Internal Riva deployment names like parakeet-1.1b-en-US-asr-streaming-silero-vad-sortformer are NVIDIA's deployment identifiers. They change across NIM versions, regions, and self-hosted builds. Leaving model="" in RecognitionConfig lets Riva auto-select the right one based on language_code and sample_rate_hertz — which is what you almost always want. Only set riva_model_name if you have a specific deployed model you need to pin.

Audio formats​

LiteLLM decodes inbound audio with soundfile (wav / flac / ogg) and falls back to audioread for mp3 / m4a / mp4 / webm. Audio is then resampled to 16 kHz mono LINEAR_PCM before streaming to Riva.
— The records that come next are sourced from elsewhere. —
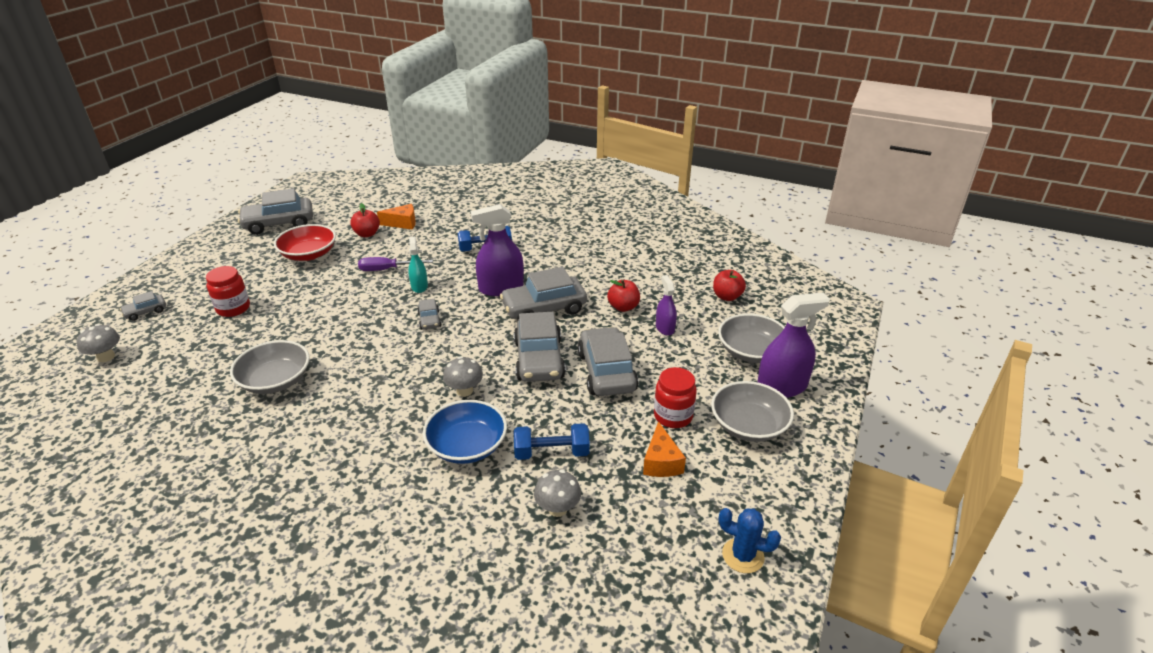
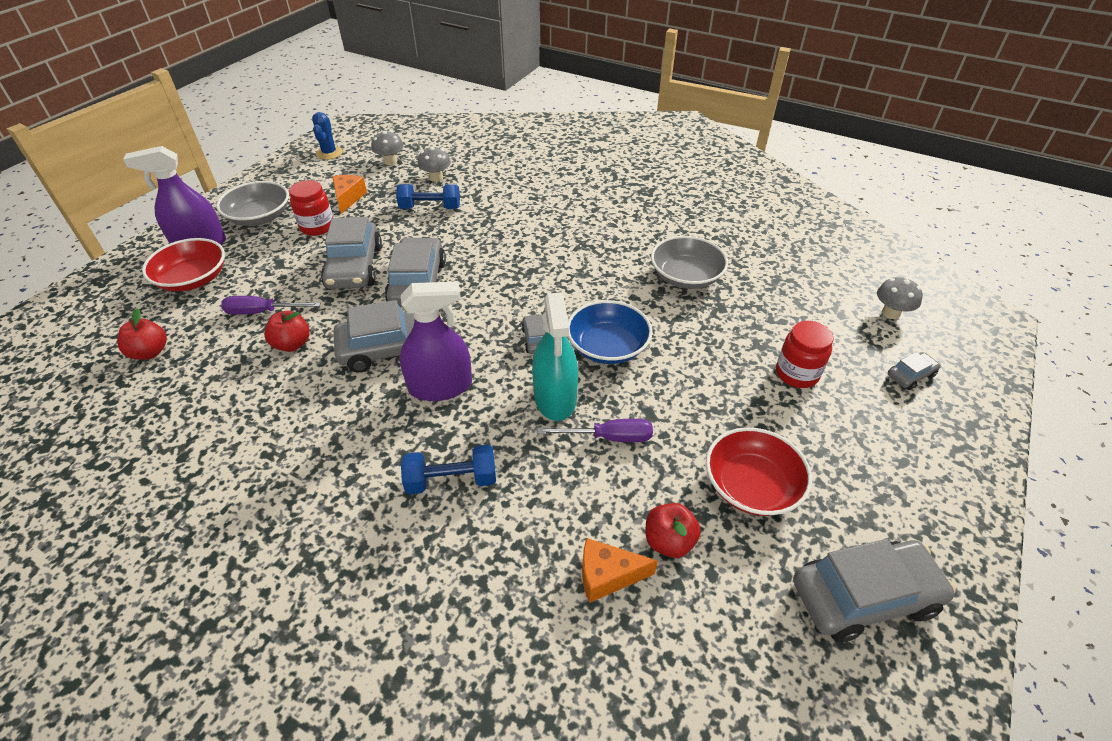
camera: 175 degrees left, 10 degrees up
turquoise spray bottle [408,237,428,293] -> turquoise spray bottle [532,292,578,421], size x1.76
blue bowl [423,400,507,464] -> blue bowl moved to [568,300,652,364]
grey mushroom [443,356,483,397] -> grey mushroom moved to [371,131,404,165]
purple spray bottle [656,275,677,336] -> purple screwdriver [221,296,321,315]
grey bowl [718,314,785,363] -> red bowl [142,238,225,292]
blue cactus [718,508,781,573] -> blue cactus turned 60 degrees clockwise [312,112,343,160]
If decoding fails (e.g. exotic codecs, DRM, or audioread not installed), LiteLLM raises a clear error asking you to convert upstream:

ffmpeg -i input.mp3 -ac 1 -ar 16000 -sample_fmt s16 output.wav

Environment variables​

VariablePurpose
NVIDIA_RIVA_API_KEYAPI key sent as authorization: Bearer .... NVCF expects nvapi-....
NVIDIA_RIVA_API_BASEDefault host:port for the gRPC endpoint. Same effect as setting api_base in litellm_params.
NVIDIA_NIM_API_KEYUsed as a fallback for NVIDIA_RIVA_API_KEY since most users reuse the same nvapi-... key across NVCF services.

Notes & limitations​

  • Transport is gRPC streaming. NVCF only supports streaming ASR today, so even short files are sent as a stream.
  • Diarization (diarization_config) and srt / vtt response formats aren't wired up yet — open an issue if you need them.
  • Cost calc: Riva doesn't return token usage. LiteLLM stores the audio duration on _hidden_params["audio_transcription_duration"] so cost can be derived externally.